About this recipe

Somewhere between a donut and a bagel, these were Auntie Giorgia’s specialty. In Italy they’re called Ciambelle—just in case you’re ever there and someone tries to confuse you.


Into a bowl, break:

  • 6 extra-large eggs.

Then whisk in:

  • 6 tsp. sugar,
  • 6 tsp. vegetable oil,
  • 1 tsp. vanilla,
  • 1 tsp. almond liquor (optional).


  • 2½-3 cups flour (enough to make dough).

Stir with a spatula or wooden spoon. Then turn out onto a flour board. Lightly knead, adding more flour as necessary, until the dough is not too soft and not too hard. Oil and let rest for ½ hour.

Then cut off chunks of dough and roll into long, skinny rolls (4-6 inches long and about thumb-thick). Use a little more flour if sticky. Do this to all your dough and let rest another ½-¾ hour.

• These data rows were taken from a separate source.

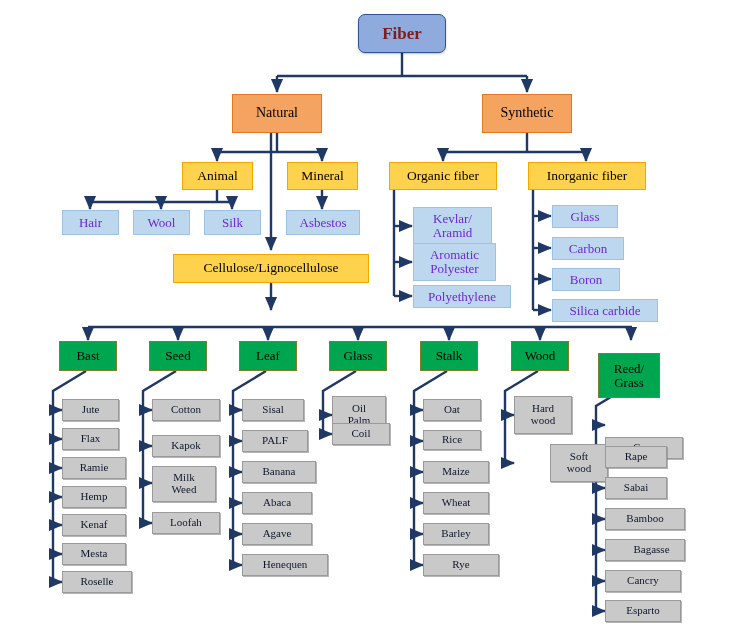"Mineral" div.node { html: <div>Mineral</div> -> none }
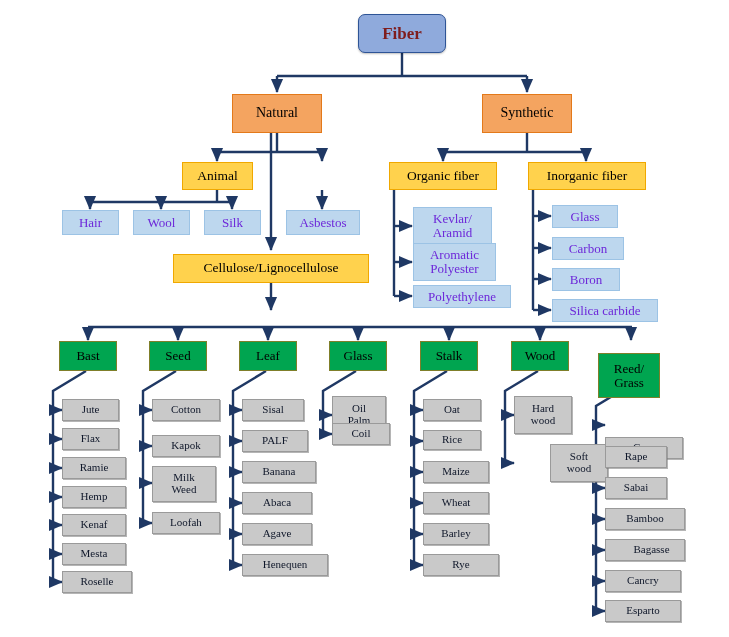"Hair" .n-blue { color: #6d28d9 -> #be185d }
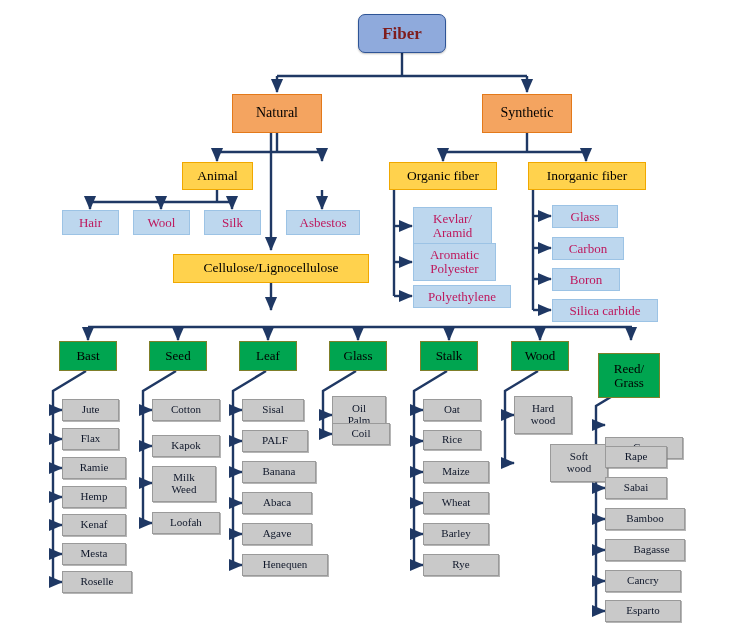"Reed/" div.node { margin-top: 12px -> none }
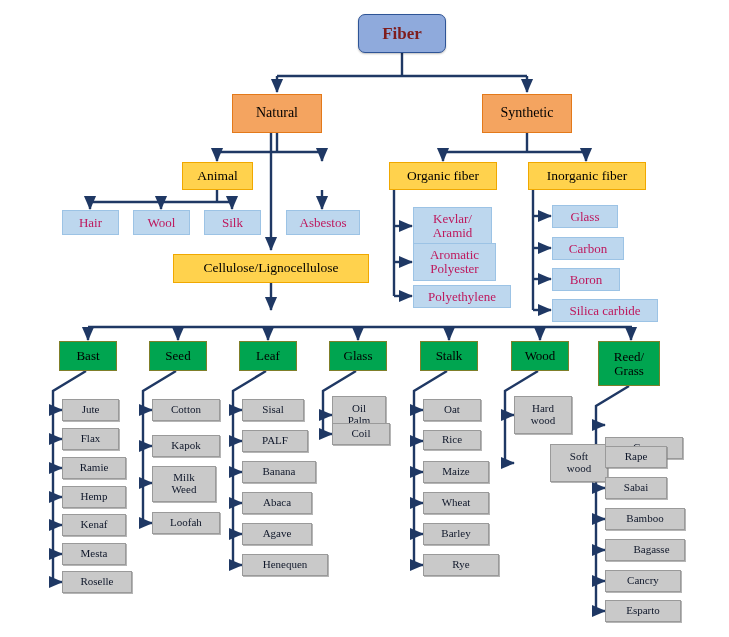"Rice" div.node { font-weight: none -> bold }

When ready, join the ends and boil the taralli until they rise to the top (approx. 1 minute). Remove from water and let dry (another 2 minutes).

Slit around the perimeter and bake at 350-375°F until golden brown (approx. 25 minutes).


  • This recipe yields approx. 24.
  • Bake the taralli right on the oven rack (don’t use a cookie sheet).
  • They freeze really well and only take 5-10 minutes to defrost.
    You can easily double or triple this recipe (in which case, you’d increase the resting times).